We had emptied the dehumidifier twice that day. I was learning what it meant when writers described the air as “so thick you could cut it with a knife.” Thank the good Lord for air conditioning.
My youngest son was home for the holiday weekend and crashing on the couch in the living room. My oldest son was tucked away in his bedroom, the door firmly closed and asleep in his bed.
My daughter was asleep on the bunk bed above mine and she and I had on our sleeping masks to reduce light exposure and encourage deeper, quality sleep.
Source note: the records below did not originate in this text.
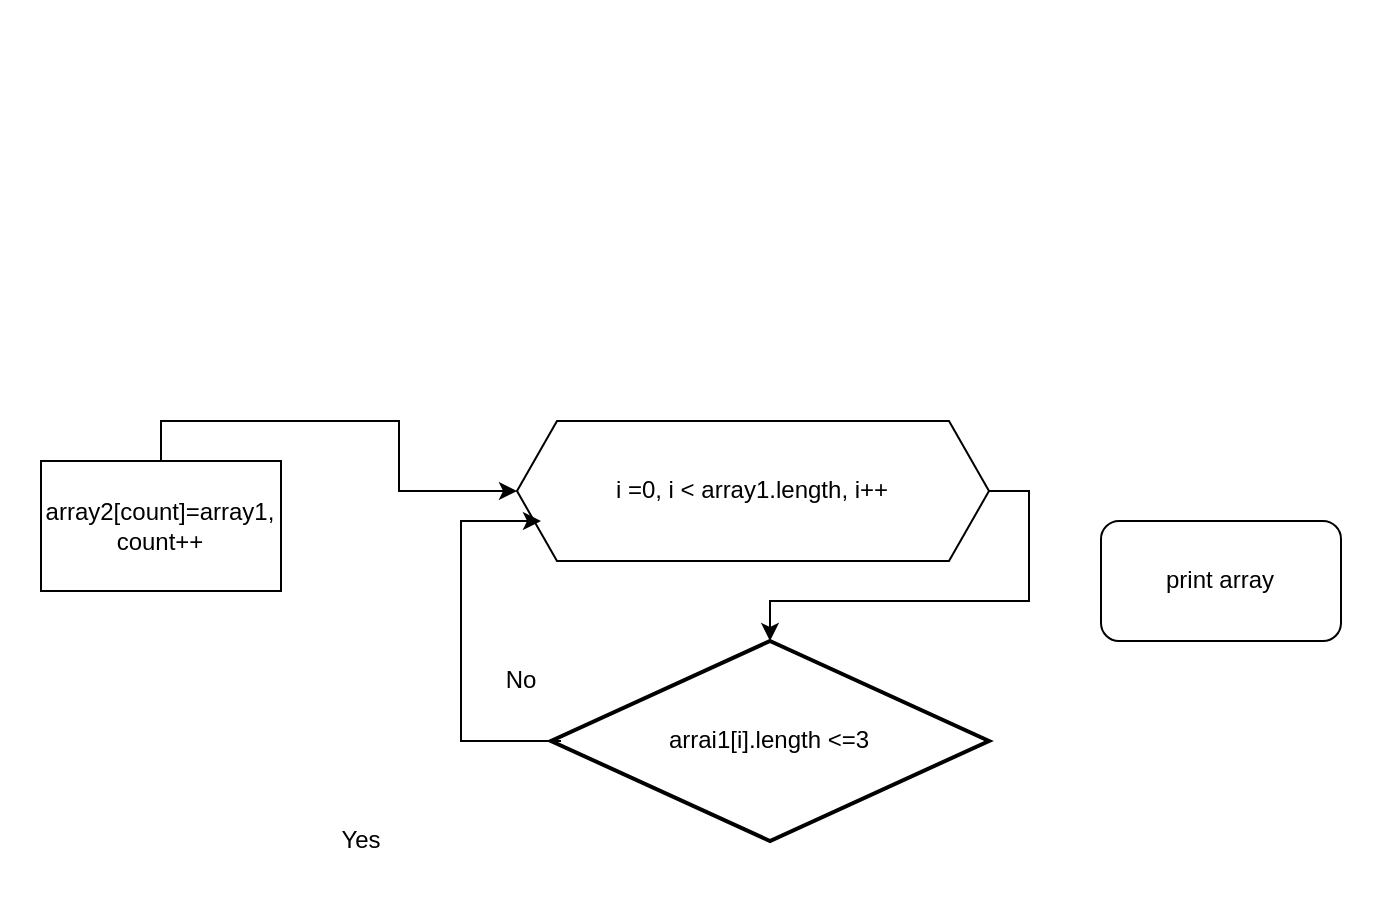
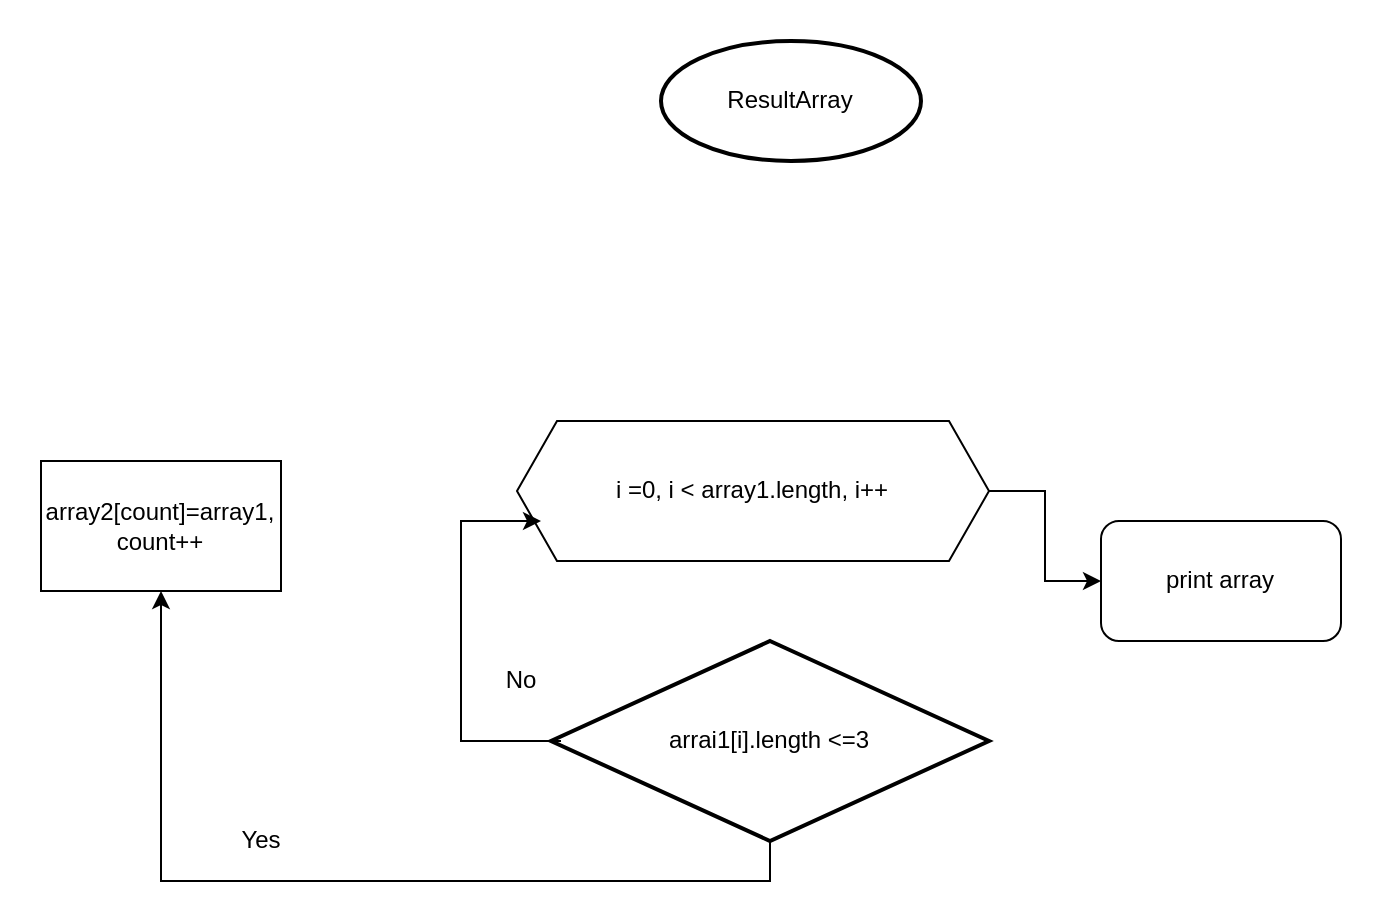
  <mxCell id="0" />
  <mxCell id="1" parent="0" />
- <mxCell id="3" style="edgeStyle=orthogonalEdgeStyle;rounded=0;orthogonalLoop=1;jettySize=auto;html=1;exitX=1;exitY=0.5;exitDx=0;exitDy=0;" edge="1" parent="1" source="4" target="7"><mxGeometry relative="1" as="geometry" /></mxCell>
+ <mxCell id="2" value="ResultArray" style="strokeWidth=2;html=1;shape=mxgraph.flowchart.start_1;whiteSpace=wrap;" vertex="1" parent="1"><mxGeometry x="330" y="20" width="130" height="60" as="geometry" /></mxCell>
+ <mxCell id="3" style="edgeStyle=orthogonalEdgeStyle;rounded=0;orthogonalLoop=1;jettySize=auto;html=1;exitX=1;exitY=0.5;exitDx=0;exitDy=0;entryX=0;entryY=0.5;entryDx=0;entryDy=0;" edge="1" parent="1" source="4" target="5"><mxGeometry relative="1" as="geometry" /></mxCell>
  <mxCell id="4" value="i =0, i &amp;lt; array1.length, i++" style="shape=hexagon;perimeter=hexagonPerimeter2;whiteSpace=wrap;html=1;fixedSize=1;" vertex="1" parent="1"><mxGeometry x="258" y="210" width="236" height="70" as="geometry" /></mxCell>
  <mxCell id="5" value="print array" style="rounded=1;whiteSpace=wrap;html=1;" vertex="1" parent="1"><mxGeometry x="550" y="260" width="120" height="60" as="geometry" /></mxCell>
+ <mxCell id="6" style="edgeStyle=orthogonalEdgeStyle;rounded=0;orthogonalLoop=1;jettySize=auto;html=1;exitX=0.5;exitY=1;exitDx=0;exitDy=0;exitPerimeter=0;" edge="1" parent="1" source="7" target="9"><mxGeometry relative="1" as="geometry"><mxPoint x="80" y="340" as="targetPoint" /><Array as="points"><mxPoint x="385" y="440" /><mxPoint x="80" y="440" /></Array></mxGeometry></mxCell>
  <mxCell id="7" value="arrai1[i].length &amp;lt;=3" style="strokeWidth=2;html=1;shape=mxgraph.flowchart.decision;whiteSpace=wrap;" vertex="1" parent="1"><mxGeometry x="275" y="320" width="219" height="100" as="geometry" /></mxCell>
- <mxCell id="8" style="edgeStyle=orthogonalEdgeStyle;rounded=0;orthogonalLoop=1;jettySize=auto;html=1;exitX=0.5;exitY=0;exitDx=0;exitDy=0;entryX=0;entryY=0.5;entryDx=0;entryDy=0;" edge="1" parent="1" source="9" target="4"><mxGeometry relative="1" as="geometry" /></mxCell>
  <mxCell id="9" value="array2[count]=array1,&lt;br&gt;count++" style="rounded=0;whiteSpace=wrap;html=1;" vertex="1" parent="1"><mxGeometry x="20" y="230" width="120" height="65" as="geometry" /></mxCell>
  <mxCell id="10" value="" style="endArrow=classic;html=1;rounded=0;" edge="1" parent="1"><mxGeometry width="50" height="50" relative="1" as="geometry"><mxPoint x="280" y="370" as="sourcePoint" /><mxPoint x="270" y="260" as="targetPoint" /><Array as="points"><mxPoint x="230" y="370" /><mxPoint x="230" y="260" /></Array></mxGeometry></mxCell>
- <mxCell id="11" value="Yes" style="text;html=1;align=center;verticalAlign=middle;resizable=0;points=[];autosize=1;strokeColor=none;fillColor=none;" vertex="1" parent="1"><mxGeometry x="160" y="405" width="40" height="30" as="geometry" /></mxCell>
+ <mxCell id="11" value="Yes" style="text;html=1;align=center;verticalAlign=middle;resizable=0;points=[];autosize=1;strokeColor=none;fillColor=none;" vertex="1" parent="1"><mxGeometry x="110" y="405" width="40" height="30" as="geometry" /></mxCell>
  <mxCell id="12" value="No" style="text;html=1;align=center;verticalAlign=middle;resizable=0;points=[];autosize=1;strokeColor=none;fillColor=none;" vertex="1" parent="1"><mxGeometry x="240" y="325" width="40" height="30" as="geometry" /></mxCell>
At least that’s what we hoped for.
The fan was running in our room and the air conditioner humming away in the furnace closet.
There was a flash of light in the hallway I could see through the mask, and a door slammed. The idea of being quiet at night completely eluded my youngest son.
It wasn’t long and I was back to sleep.
“Hey!” . . . was it from the front of the building? Was it my son?
But then all was quiet again.
Minutes later the door to our room burst open and my youngest son, dressed only in his skivvies, was slamming the bedroom door shut and the flashlight on his phone was waving wildly around the room.
In what can only be described as a high pitched squeal, he tried to form the words “mom.” It took a couple of tries before it came out in a sound that was intelligible.
It was as if life had quickly slowed – or I was thinking at warp speed. An intruder? No – he would have yelled for his brother. A fire? No – he wouldn’t have locked the bedroom door and the flashlight would not be frantically panning the ceiling.
What else could it be?
“Mom! It’s a creature! It’s flying in the living room and it’s BIG!”
It took a minute or two for him to get out the story . . .
He had been lying quietly on the couch, watching television on his phone (2:30 in the morning! But that’s another story) when he heard some rustling at one end of the room. He called out to see if I was up and about – like I’m roaming at 2:30 am!
When no one answered, he turned on the flashlight to catch a glimpse of something flying low over his head.
Without thinking he raced to the front hall bathroom where he sat for 20 minutes, trying to work up enough courage to run down the adjoining hall to my bedroom.
Twenty minutes later – that’s where he arrived, flailing around the room, nearly jumping out of his skin.
After several minutes, he convinced me there really might be something in the family room. I turned on my phone, flipped on the flashlight and pointed it through the kitchen and into the family room.
And there it was. Flying around the family room in circles, nearly soundless except when it inadvertently bumped into one of the paintings on the walls. It was more than a shadow, but less than a bird. And constant – constantly moving and flying as I watched for several minutes.
My youngest daughter opened the door and looked too – and watched fascinated by the outdoors that had made it’s way inside.
After several minutes my daughter and I agreed we should get the dog in the bedroom with us, but my son didn’t agree. She’d be fine, he tried to convince us.
So when my daughter – YES, she is braver than mom! – raced down the hall to let our puppy out of her kennel, my youngest son made his way into the walk-in closet and slammed the door shut.
By this time we’d woken up my oldest son, who informed us through the wall, that he was thoroughly tired and safe. The bat could wait till breakfast.
So, with one fan and four hot bodies in the bedroom, we settled down at 3am to try to sleep.
The next morning my daughter and I ventured out into the family room. We searched high and low, looking in every nook and crevice we could find, for a small black creature who scared the pants off my son (literally) and his family.
Visions of rabies shots, capturing a snapping, short snout flying creature and doctors visits kept flashing through my head. But the bat had vanished – likely creeping out the same way he came in, through a small hole in the ceiling in the furnace room.
Several months ago the people living above us had knocked out a pipe in their furnace room, which had flooded ours and opened a hole in the ceiling. It had never been fixed – but it is now!
Recounting the story to my oldest the next day was almost as funny as the my youngest antics the night before. The youngest declared he had wanted to call 9-1-1 that night, but his silly mom had stopped him. After all, these men were paid to be MEN!
It’s a crazy, treasured memory I’ll keep the night my son, daughter, dog and I shared a room, door closed and locked securely (my son insisted – in case my oldest had any ideas that venturing out of his room and into ours was a good idea). We giggled and laughed, trying to fall asleep . . . and I was grateful for spending another night with most of us under one roof.